CIAA (Central Intercollegiate Athletic Association) filed the lawsuit in federal court Friday.
The suit claims several promoters were not authorized to use the tournament's name and logo to promote their parties.
It has some serious allegations, everything from trademark infringement to trafficking counterfeit goods.
It alleges the defendants don't have permission to use the CIAA name and logo and claims their parties "unfairly compete with official CIAA sponsored events" and "falsely creates the impression these events...are authorized, sponsored or approved by the plaintiff, when they are not."
Bottom line: Promoters are cashing-in at CIAA's expense.
Charlottean Tiffany Jones and her company, Digital Divas will throw more than a half dozen parties during this year's CIAA tournament.
She knows the pitfalls of promoting and says the tournament is just trying to protect its interests.

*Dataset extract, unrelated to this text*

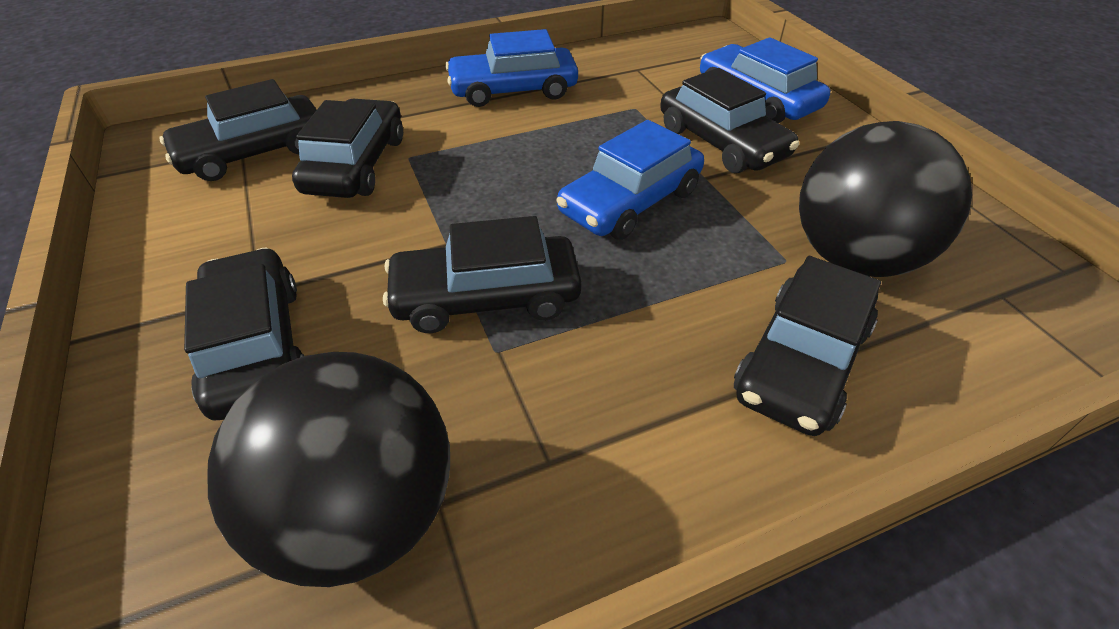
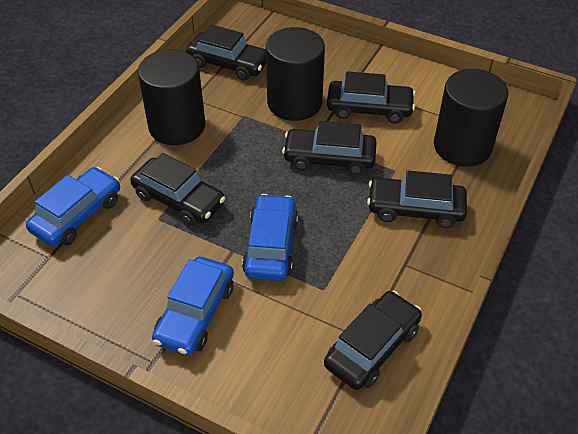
black ball: [207,352,450,587] [799,121,972,277] = 2 -> none = 0
black cylinder: none = 0 -> [138,49,205,145] [266,27,325,121] [434,69,508,167] = 3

"I get it," she said. "You know I understand. You cannot take someone else's name and use it promote your event. That's a no-no."
Jones says it never even occurred to use the tournament logo.
"It was just something I knew," she said. "I don't know if the promoters don't do their research. But I've always called my weekend, 'Welcome to Charlotte weekend' because everybody knows the dates. There's no need to use the CIAA name."
Other promoters clearly didn't get that memo. Among the defendants: 5th Element nightclub in Uptown and the Neighborhood Theatre in NoDa.
Jones also points out it's liability issue.
"You throw an event let's say at Founders Hall or somewhere and you put the CIAA logo on and someone gets hurt at the event, then they would be looking to the CIAA to find out you know--how were you affiliated with this event," she pointed out.
The suit also names defendants who sell counterfeit merchandise with the CIAA logo.
WBTV tried to reach Carlos Watson, the CIAA's attorney Friday but he has not returned our calls.
According to the lawsuit, the C-I-double-A is looking to get a portion of the profits promoters stand to make off this year's parties.